Facciamo un piccolo esercizio di fanta-scienza e proviamo a intuire il rapporto, finora non riconosciuto, fra i pennuti abitanti dei boschi e boschi stessi…
L’ipotesi: il canto degli uccelli come forma di nutrimento per le piante
Potrebbe prendere corpo un’ipotesi tanto suggestiva quanto rivoluzionaria: il canto degli uccelli, assieme ad altre frequenze naturali, come forma di nutrimento di boschi e foreste. Un nutrimento fatto di suoni e armoniche non sempre udibili al nostro orecchio. Un “cibo” sonoro che esplica la propria azione attraverso il fenomeno della risonanza (facendo “vibrare” alcune parti delle piante stesse), per cavitazione (generando “bolle” che hanno effetti fisici sui fluidi) o inducendo, in qualche modo, un’attivazione cellulare.
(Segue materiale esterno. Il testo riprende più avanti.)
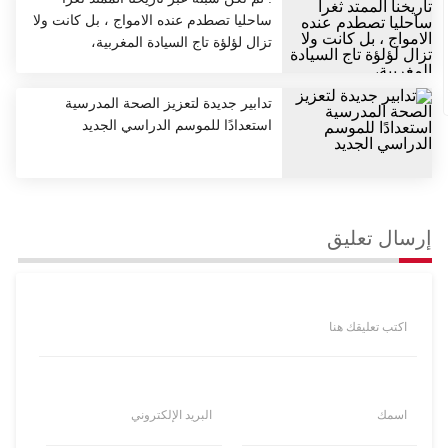
ساحليا تصطدم عنده الامواج ، بل كانت ولا
تزال لؤلؤة تاج السيادة المغربية،
تدابير جديدة لتعزيز الصحة المدرسية
استعدادًا للموسم الدراسي الجديد
إرسال تعليق
اكتب تعليقك هنا
اسمك
البريد الإلكتروني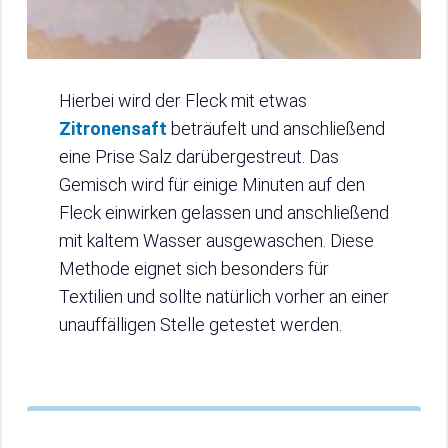
Hierbei wird der Fleck mit etwas
Zitronensaft
beträufelt und anschließend
eine Prise Salz darübergestreut. Das
Gemisch wird für einige Minuten auf den
Fleck einwirken gelassen und anschließend
mit kaltem Wasser ausgewaschen. Diese
Methode eignet sich besonders für
Textilien und sollte natürlich vorher an einer
unauffälligen Stelle getestet werden.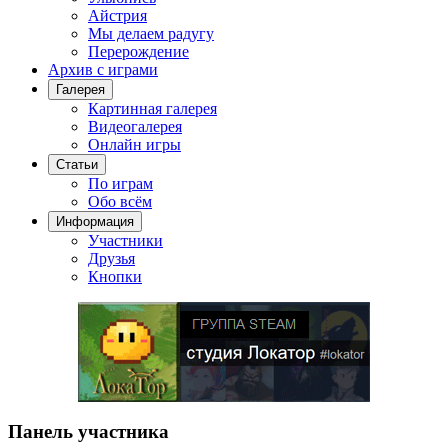
Айстрия
Мы делаем радугу
Перерождение
Архив с играми
Галерея
Картинная галерея
Видеогалерея
Онлайн игры
Статьи
По играм
Обо всём
Информация
Участники
Друзья
Кнопки
Панель участника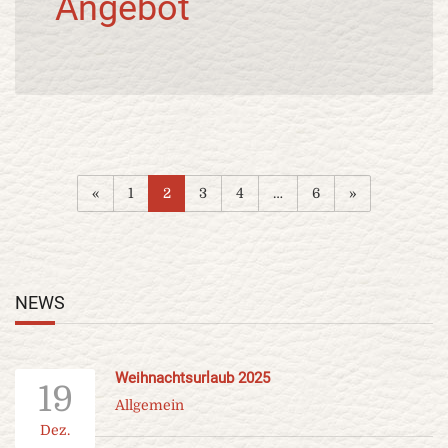
Angebot
«
1
2
3
4
…
6
»
NEWS
Weihnachtsurlaub 2025
19
Allgemein
Dez.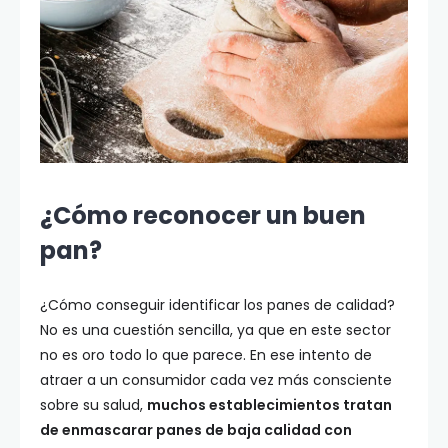
¿Cómo reconocer un buen
pan?
¿Cómo conseguir identificar los panes de calidad?
No es una cuestión sencilla, ya que en este sector
no es oro todo lo que parece. En ese intento de
atraer a un consumidor cada vez más consciente
sobre su salud,
muchos establecimientos tratan
de enmascarar panes de baja calidad con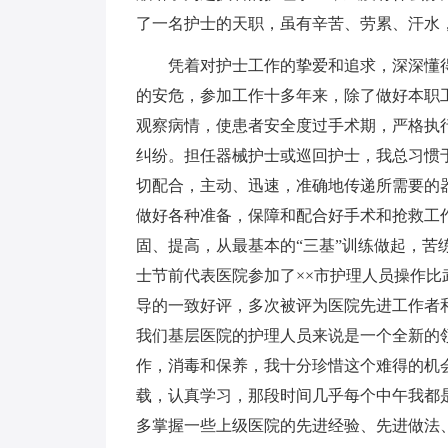
了一名护士的天职，虽有辛苦、劳累、汗水
凭着对护士工作的挚爱和追求，深深懂得
的安危，参加工作十多年来，除了做好本职
观察病情，使患者安全度过手术期，严格执
纠纷。担任器械护士或巡回护士，我总习惯
切配合，主动、迅速，准确地传递所需要的
做好各种准备，保障和配合好手术和抢救工
固、提高，从最基本的“三基”训练做起，苦
士节前代表医院参加了××市护理人员操作
导的一致好评，多次被评为医院先进工作者和
我们基层医院的护理人员来说是一个全新的
作，消毒和保养，我十分珍惜这个难得的机
载，认真学习，那段时间几乎每个中午我都
多掌握一些上级医院的先进经验、先进做法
Potrebbe esistere – è la domanda – un bosco con uccellini afoni?
Alcuni studi sul rapporto fra suoni e piante
Non ancora ecplicitata, quest’ipotesi sembra lì-lì per uscire e fonda le sue radici (è proprio il caso di dirlo) in una serie di ricerche che partono dal lavoro di Weinberger [si veda per esempio qui, qui, qui, qui, e qui] che ha dato il LA, ufficialmente, a una serie di studi che nel 2009 sfociano nella dissertazione di Elizabeth Derryberry sul rapporto fra modifiche nel canto degli uccelli (la Derryberry confronta il canto degli uccelli registrato negli anni Settanta dall’ornitologo Luis Baptista, con le “melodie” degli anni Duemila) e cambiamenti nella vegetazione.
A dirla tutta la prima esperienza degna di nota è databile fra fine Ottocento e inizio Novecento, quando il geniale Jagadish Chandra Bose inventò il “crescografo”, che grazie alla capacità di ingrandire 10.000.000 di volte i tessuti vegetali mostrava “live” la crescita dei tessuti vegetali e anche la reazione a stimoli sonori.
L’influenza del suono sulla crescita delle piante è ormai cosa assodata e si è indagato anche sull’influenza di suoni particolari come i canti rituali. Fra le varie conclusioni il fatto che l’effetto del suono si esplica soprattutto nelle primissime fasi di vita della piante, constatazione che posso ribadire personalmente, in base alle esperienze che ho condotto sugli effetti di campane tibetane e voce sulla crescita delle piante.
Joel Sternheimer è probabilmente il nome più noto di questa particolare branca di studi, con il suo metodo basato su scale musicali che stimolano o inibiscono la biosintesi di proteine nelle piante. I suoni – in pratica – influenzano il DNA e con la musica giusta è possibile determinare la sintesi proteica. Altro caso interessante è quello del “Paradiso di Frassina” azienda che ha brevettato un sistema per sottoporre le viti a un trattamento sonoro che migliora salute delle piante e bontà del vino.
I suoni della natura guidano le “azioni” delle piante?
Torniamo però all’ipotesi, anzi, alla suggestione iniziale: e se il cinguettio degli uccelli fosse uno dei nutrimenti delle piante? Beh, nel 2014 H. M. Appel e R. B. Cocroft hanno scoperto che l’Arabidopsis thaliana è in grado di individuare fra tutti i suoni dell’ambiente, quello prodotto da un bruco, un predatore, e dare avvio alla produzione di olii essenziali tossici. Se dobbiamo seguire l’intuito (e la logica) possiamo tranquillamente procedere per passi e affermare che quasi sicuramente il canto degli uccelli è uno dei nutrimenti di quell’ecosistema complesso e affascinante che sono i boschi. La scienza dirà se si tratta di una fantasia, intanto però aprire la mente è già un grande passo per poter comprendere fenomeni così difficili da cogliere con un approccio analitico.
Oltre la biochimica?
Siamo un po’ inquinati (mentalmente) da un approccio biochimico, è biochimica la medicina “convenzionale”, è biochimica la nostra visione del mondo. Ma esiste anche un approccio biofisico che dobbiamo riconsiderare, il suono degli uccelli, come parte del tutto che è il bosco, ha sicuramente un’influenza sulle piante. Forse proprio una sorta di nutrimento, al pari della chimica dell’ambiente.
Allora usciamo, camminiamo per boschi e prati e lasciamoci ri-sintonizzare dai suoni della natura.